We’re thrilled to announce the profitable completion of our System and Group Controls (SOC) 2 Sort 2 audit, performed by A-LIGN, with no main findings recognized. You possibly can entry the report upon request at our Help Portal.
This milestone comes as a follow-up to our beforehand introduced SOC 2 Sort 1 audit again in April 2023. To offer a short distinction, the Sort 1 audit reveals that our safety processes and operations are well-established, whereas the Sort 2 audit confirms that we constantly adhere to those practices on a day-to-day foundation. Whereas the idea is simple in rationalization, steady adherence to safety practices could be fairly sophisticated and require a company-wide dedication to cyber safety.
How does this profit our clients?
The completion of this audit doesn’t result in any rapid adjustments to our each day enterprise operations or the functioning of the Manychat platform. What it does accomplish is the verification that our processes, safety and infrastructure methods, each of their documentation and execution, successfully assist the safety of buyer’s information.
Virtually talking, our workers adhere to multi-factor authentication (MFA), have need-to-know and least-privilege entry to particular methods, and bear periodic entry evaluations to make sure that solely approved people have applicable entry for authentic causes.

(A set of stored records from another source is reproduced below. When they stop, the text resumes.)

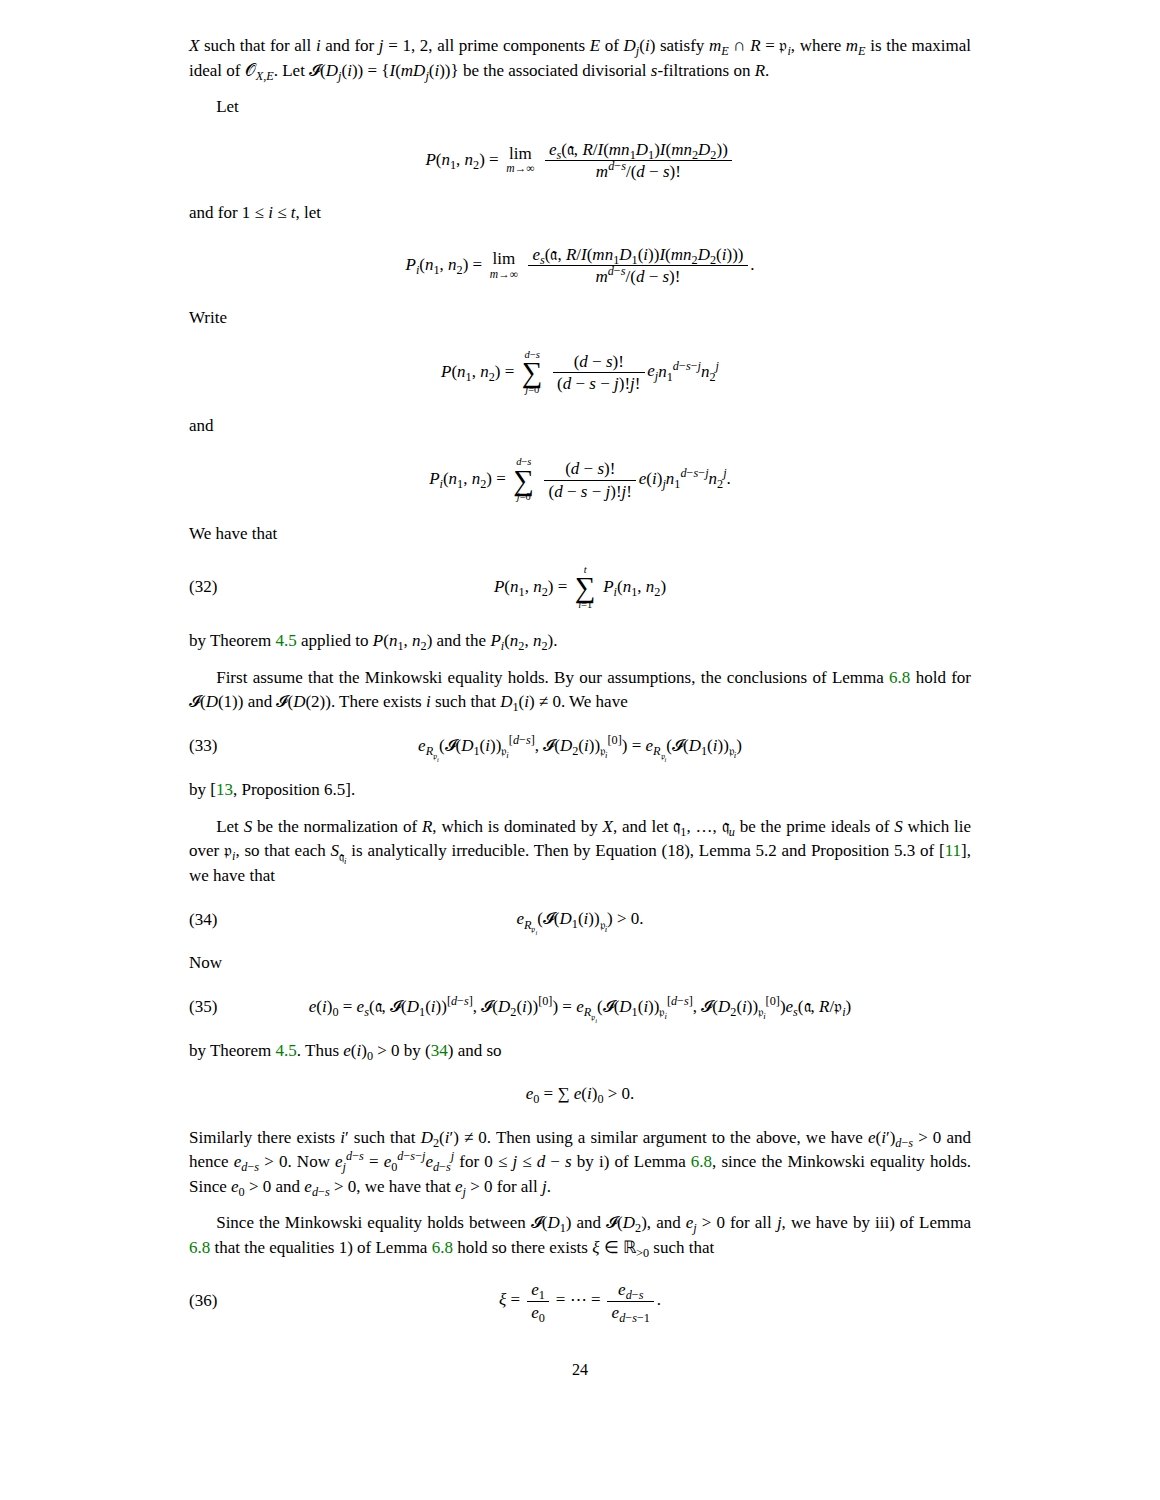X such that for all i and for j = 1, 2, all prime components E of Dj(i) satisfy mE ∩ R = 𝔭i, where mE is the maximal ideal of 𝒪X,E. Let 𝓘(Dj(i)) = {I(mDj(i))} be the associated divisorial s-filtrations on R.
Let
P(n1, n2) = lim m→∞ es(𝔞, R/I(mn1D1)I(mn2D2)) md−s/(d − s)!
and for 1 ≤ i ≤ t, let
Pi(n1, n2) = lim m→∞ es(𝔞, R/I(mn1D1(i))I(mn2D2(i))) md−s/(d − s)!.
Write
P(n1, n2) = d−s∑j=0 (d − s)!(d − s − j)!j!ej n1d−s−jn2j
and
Pi(n1, n2) = d−s∑j=0 (d − s)!(d − s − j)!j!e(i)jn1d−s−jn2j.
We have that
(32)
P(n1, n2) = t∑i=1 Pi(n1, n2)
by Theorem 4.5 applied to P(n1, n2) and the Pi(n2, n2).
First assume that the Minkowski equality holds. By our assumptions, the conclusions of Lemma 6.8 hold for 𝓘(D(1)) and 𝓘(D(2)). There exists i such that D1(i) ≠ 0. We have
(33)
eR𝔭i(𝓘(D1(i))𝔭i[d−s], 𝓘(D2(i))𝔭i[0]) = eR𝔭i(𝓘(D1(i))𝔭i)
by [13, Proposition 6.5].
Let S be the normalization of R, which is dominated by X, and let 𝔮1, …, 𝔮u be the prime ideals of S which lie over 𝔭i, so that each S𝔮i is analytically irreducible. Then by Equation (18), Lemma 5.2 and Proposition 5.3 of [11], we have that
(34)
eR𝔭i(𝓘(D1(i))𝔭i) > 0.
Now
(35)
e(i)0 = es(𝔞, 𝓘(D1(i))[d−s], 𝓘(D2(i))[0]) = eR𝔭i(𝓘(D1(i))𝔭i[d−s], 𝓘(D2(i))𝔭i[0])es(𝔞, R/𝔭i)
by Theorem 4.5. Thus e(i)0 > 0 by (34) and so
e0 = ∑ e(i)0 > 0.
Similarly there exists i′ such that D2(i′) ≠ 0. Then using a similar argument to the above, we have e(i′)d−s > 0 and hence ed−s > 0. Now ejd−s = e0d−s−jed−sj for 0 ≤ j ≤ d − s by i) of Lemma 6.8, since the Minkowski equality holds. Since e0 > 0 and ed−s > 0, we have that ej > 0 for all j.
Since the Minkowski equality holds between 𝓘(D1) and 𝓘(D2), and ej > 0 for all j, we have by iii) of Lemma 6.8 that the equalities 1) of Lemma 6.8 hold so there exists ξ ∈ ℝ>0 such that
(36)
ξ = e1 e0 = ⋯ = ed−s ed−s−1.
24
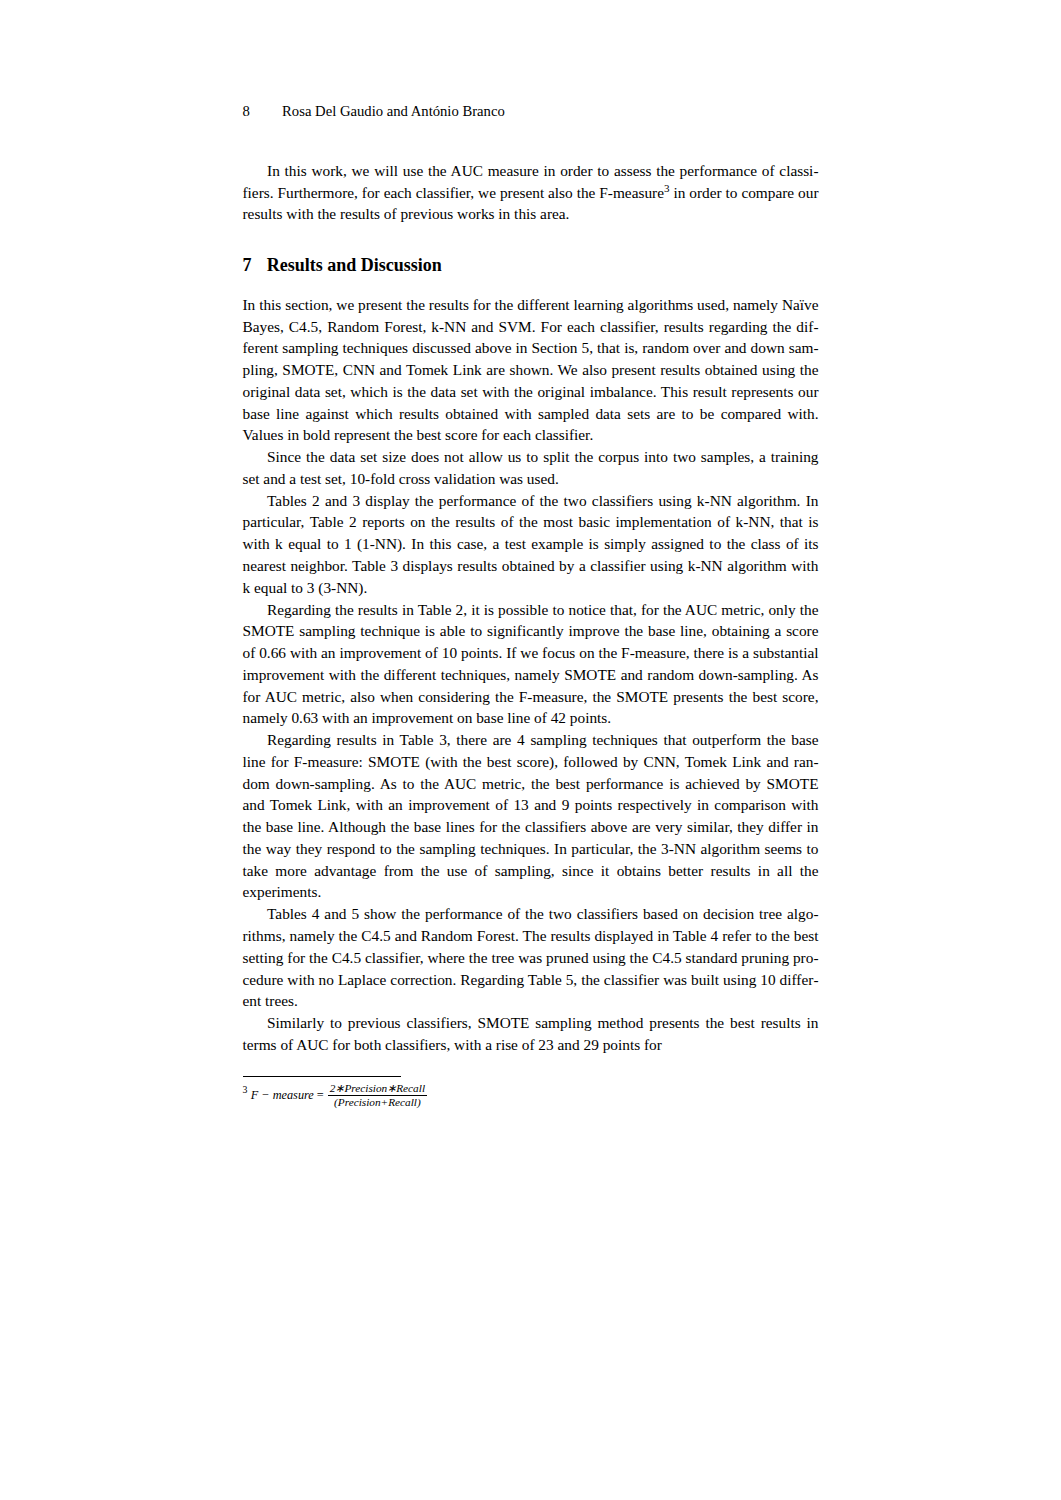8 Rosa Del Gaudio and António Branco
In this work, we will use the AUC measure in order to assess the performance of classifiers. Furthermore, for each classifier, we present also the F-measure3 in order to compare our results with the results of previous works in this area.
7 Results and Discussion
In this section, we present the results for the different learning algorithms used, namely Naïve Bayes, C4.5, Random Forest, k-NN and SVM. For each classifier, results regarding the different sampling techniques discussed above in Section 5, that is, random over and down sampling, SMOTE, CNN and Tomek Link are shown. We also present results obtained using the original data set, which is the data set with the original imbalance. This result represents our base line against which results obtained with sampled data sets are to be compared with. Values in bold represent the best score for each classifier.
Since the data set size does not allow us to split the corpus into two samples, a training set and a test set, 10-fold cross validation was used.
Tables 2 and 3 display the performance of the two classifiers using k-NN algorithm. In particular, Table 2 reports on the results of the most basic implementation of k-NN, that is with k equal to 1 (1-NN). In this case, a test example is simply assigned to the class of its nearest neighbor. Table 3 displays results obtained by a classifier using k-NN algorithm with k equal to 3 (3-NN).
Regarding the results in Table 2, it is possible to notice that, for the AUC metric, only the SMOTE sampling technique is able to significantly improve the base line, obtaining a score of 0.66 with an improvement of 10 points. If we focus on the F-measure, there is a substantial improvement with the different techniques, namely SMOTE and random down-sampling. As for AUC metric, also when considering the F-measure, the SMOTE presents the best score, namely 0.63 with an improvement on base line of 42 points.
Regarding results in Table 3, there are 4 sampling techniques that outperform the base line for F-measure: SMOTE (with the best score), followed by CNN, Tomek Link and random down-sampling. As to the AUC metric, the best performance is achieved by SMOTE and Tomek Link, with an improvement of 13 and 9 points respectively in comparison with the base line. Although the base lines for the classifiers above are very similar, they differ in the way they respond to the sampling techniques. In particular, the 3-NN algorithm seems to take more advantage from the use of sampling, since it obtains better results in all the experiments.
Tables 4 and 5 show the performance of the two classifiers based on decision tree algorithms, namely the C4.5 and Random Forest. The results displayed in Table 4 refer to the best setting for the C4.5 classifier, where the tree was pruned using the C4.5 standard pruning procedure with no Laplace correction. Regarding Table 5, the classifier was built using 10 different trees.
Similarly to previous classifiers, SMOTE sampling method presents the best results in terms of AUC for both classifiers, with a rise of 23 and 29 points for
3 F − measure = 2∗Precision∗Recall(Precision+Recall)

We keep thought vulnerability and patch administration processes. We implement code evaluations and pull requests earlier than merging any code, together with automated deployment procedures. These practices not solely guarantee consistency but additionally decrease exterior interference and forestall many widespread errors. Moreover, our logging and notification methods are in place to promptly detect and alert us on any suspicious actions that require our consideration. For a complete overview of all our safety and compliance controls, please consult with our SOC 2 Sort 2 report.
Essentially, the rules behind SOC 2 Sort 2 controls function sound pointers for designing and working methods usually. This audit affirms that our operational practices align with these basic rules.
What’s on the horizon?
Acquiring the SOC 2 Sort 2 report alongside our ISO/IEC 27001 certification is a big achievement. Presently, we’ve a sturdy basis for pursuing different compliance certifications and audits, and our roadmap shall be influenced by the particular wants of our clients. For those who require compliance with ISO/IEC 27701, GDPR-CARPA, NIST CSF, or every other particular certifications, please don’t hesitate to succeed in out to us upon request by way of the Help Portal.
The contents of this weblog have been independently ready and are for informational functions solely. The opinions expressed are these of the creator and don’t essentially mirror the views of ManyChat or every other get together. Particular person outcomes could range.